A Python’s Guide to Columnizing with Text Files

In this tutorial, I will provide a step-by-step guide on the thinking process that went into the creation of a Python program that will allow a user to columnize a table made in Excel, as well as Google Sheets. This will be done on Visual Studio Code (VS Code), making use of text files to ensure that no external library is required for the algorithm, since the ability to interface with a text file has already been integrated into Python. To summarize, “columnizing” is a process where a column of a table with many repeated data is turned into many new columns, bringing with it another value that corresponded to the original column. For example, in a table containing the number of students graduating each year with a certain major, we have 3 fields: the name of the major, the year of graduation and the number of graduates. We can make the years of graduation (2001-2021) become 21 new columns labelled 2001 to 2021 with the number of graduates located in the corresponding locations within them. This technique allows for a new way to visualize a set of data in the form of a table for any disciplines that uses them (including Digital Arts & Humanities) and can lead to new discoveries regarding the data thanks to this change in perspective.
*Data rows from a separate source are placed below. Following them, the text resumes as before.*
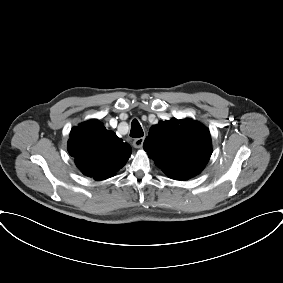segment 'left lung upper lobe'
<instances>
[{
    "instance_id": "5c2ea615",
    "label": "left lung upper lobe",
    "mask_w": 283,
    "mask_h": 283,
    "mask_svg": "<svg viewBox=\"0 0 283 283\" xmlns=\"http://www.w3.org/2000/svg\"><path fill=\"white\" fill-rule=\"evenodd\" d=\"M143 148L175 180H186L200 173L212 153L208 129L191 119L160 121L150 128Z\"/></svg>"
}]
</instances>
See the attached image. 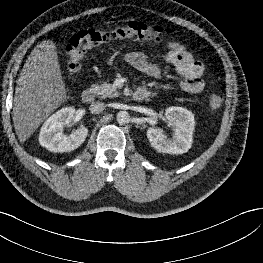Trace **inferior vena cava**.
Returning a JSON list of instances; mask_svg holds the SVG:
<instances>
[{"mask_svg": "<svg viewBox=\"0 0 263 263\" xmlns=\"http://www.w3.org/2000/svg\"><path fill=\"white\" fill-rule=\"evenodd\" d=\"M105 107L104 103L96 101L90 104L89 110L93 114H99L104 111Z\"/></svg>", "mask_w": 263, "mask_h": 263, "instance_id": "inferior-vena-cava-1", "label": "inferior vena cava"}]
</instances>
For those who are impatient, the full code is available at the bottom. However, I can’t guarantee that you will be able to understand all of it faster than if you read through my tutorial.

1. Create 3 new files in the same folder: one for the input table, one for the program itself and the last is for the output.

The first and last files can be the same file if desired, though it will lead to the input data being deleted so you should keep another copy of it safe somewhere else. For the tutorial, I have chosen the names “ColumnizeData.txt”, “ColumnizeProcess.py”, and “ColumnizeResult.txt” respectively, but it can be “a.txt”, “b.py”, and “c.txt” or anything you want.

2. Right click on the input (Data) file and output (Result) file and select one of the Copy Path.

This is to tell the algorithm (Process) where to get the data and where to write the processed data.

Right Click on the filename and choose either of the Copy Path options

3. Put the links into the following form, as well as create a list that will hold our eventual output.

data="D:\VS Code\Python\Projects\Academic\ColumnizeData.txt"
result="D:\VS Code\Python\Projects\Academic\ColumnizeResult.txt"
output=[]

The reason why it’s a list is because Python will read the text file as a list, so it’s just for keeping the same theme. To reference, here is a part of the dataset I plan to use. However, any dataset can be used here, as long as it’s a table and has titles as the first row.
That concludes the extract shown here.